---------- Input data

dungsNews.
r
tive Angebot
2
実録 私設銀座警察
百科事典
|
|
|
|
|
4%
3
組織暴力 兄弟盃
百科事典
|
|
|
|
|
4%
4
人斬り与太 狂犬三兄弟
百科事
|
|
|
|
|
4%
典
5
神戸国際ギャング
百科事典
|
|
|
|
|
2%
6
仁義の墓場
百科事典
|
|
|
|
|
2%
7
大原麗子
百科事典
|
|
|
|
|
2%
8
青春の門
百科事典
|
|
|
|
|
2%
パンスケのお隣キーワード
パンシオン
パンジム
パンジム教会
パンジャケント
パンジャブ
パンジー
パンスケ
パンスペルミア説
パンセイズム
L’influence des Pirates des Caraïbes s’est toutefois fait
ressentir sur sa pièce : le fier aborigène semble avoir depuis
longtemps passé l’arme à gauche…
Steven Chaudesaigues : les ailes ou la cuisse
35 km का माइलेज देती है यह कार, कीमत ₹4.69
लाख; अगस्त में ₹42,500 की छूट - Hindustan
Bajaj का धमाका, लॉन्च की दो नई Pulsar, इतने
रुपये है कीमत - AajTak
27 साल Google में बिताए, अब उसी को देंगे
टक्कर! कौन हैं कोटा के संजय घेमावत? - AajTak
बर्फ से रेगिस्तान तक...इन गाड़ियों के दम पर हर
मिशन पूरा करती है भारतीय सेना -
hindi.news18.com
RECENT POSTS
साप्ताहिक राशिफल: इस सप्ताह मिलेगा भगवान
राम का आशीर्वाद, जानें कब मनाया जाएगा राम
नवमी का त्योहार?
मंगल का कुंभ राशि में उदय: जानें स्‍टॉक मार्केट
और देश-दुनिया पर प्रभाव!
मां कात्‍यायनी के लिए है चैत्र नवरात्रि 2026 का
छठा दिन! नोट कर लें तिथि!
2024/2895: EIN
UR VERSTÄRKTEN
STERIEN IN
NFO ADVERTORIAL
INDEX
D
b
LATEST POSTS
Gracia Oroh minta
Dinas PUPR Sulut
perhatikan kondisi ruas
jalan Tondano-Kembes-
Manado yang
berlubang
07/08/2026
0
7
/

--------------------

**The task**
Reproduce every line of the entries above verbatim, preserving their original order, spacing, and characters.

**Written response**
dungsNews.
r
tive Angebot
2
実録 私設銀座警察
百科事典
|
|
|
|
|
4%
3
組織暴力 兄弟盃
百科事典
|
|
|
|
|
4%
4
人斬り与太 狂犬三兄弟
百科事
|
|
|
|
|
4%
典
5
神戸国際ギャング
百科事典
|
|
|
|
|
2%
6
仁義の墓場
百科事典
|
|
|
|
|
2%
7
大原麗子
百科事典
|
|
|
|
|
2%
8
青春の門
百科事典
|
|
|
|
|
2%
パンスケのお隣キーワード
パンシオン
パンジム
パンジム教会
パンジャケント
パンジャブ
パンジー
パンスケ
パンスペルミア説
パンセイズム
L’influence des Pirates des Caraïbes s’est toutefois fait
ressentir sur sa pièce : le fier aborigène semble avoir depuis
longtemps passé l’arme à gauche…
Steven Chaudesaigues : les ailes ou la cuisse
35 km का माइलेज देती है यह कार, कीमत ₹4.69
लाख; अगस्त में ₹42,500 की छूट - Hindustan
Bajaj का धमाका, लॉन्च की दो नई Pulsar, इतने
रुपये है कीमत - AajTak
27 साल Google में बिताए, अब उसी को देंगे
टक्कर! कौन हैं कोटा के संजय घेमावत? - AajTak
बर्फ से रेगिस्तान तक...इन गाड़ियों के दम पर हर
मिशन पूरा करती है भारतीय सेना -
hindi.news18.com
RECENT POSTS
साप्ताहिक राशिफल: इस सप्ताह मिलेगा भगवान
राम का आशीर्वाद, जानें कब मनाया जाएगा राम
नवमी का त्योहार?
मंगल का कुंभ राशि में उदय: जानें स्‍टॉक मार्केट
और देश-दुनिया पर प्रभाव!
मां कात्‍यायनी के लिए है चैत्र नवरात्रि 2026 का
छठा दिन! नोट कर लें तिथि!
2024/2895: EIN
UR VERSTÄRKTEN
STERIEN IN
NFO ADVERTORIAL
INDEX
D
b
LATEST POSTS
Gracia Oroh minta
Dinas PUPR Sulut
perhatikan kondisi ruas
jalan Tondano-Kembes-
Manado yang
berlubang
07/08/2026
0
7
/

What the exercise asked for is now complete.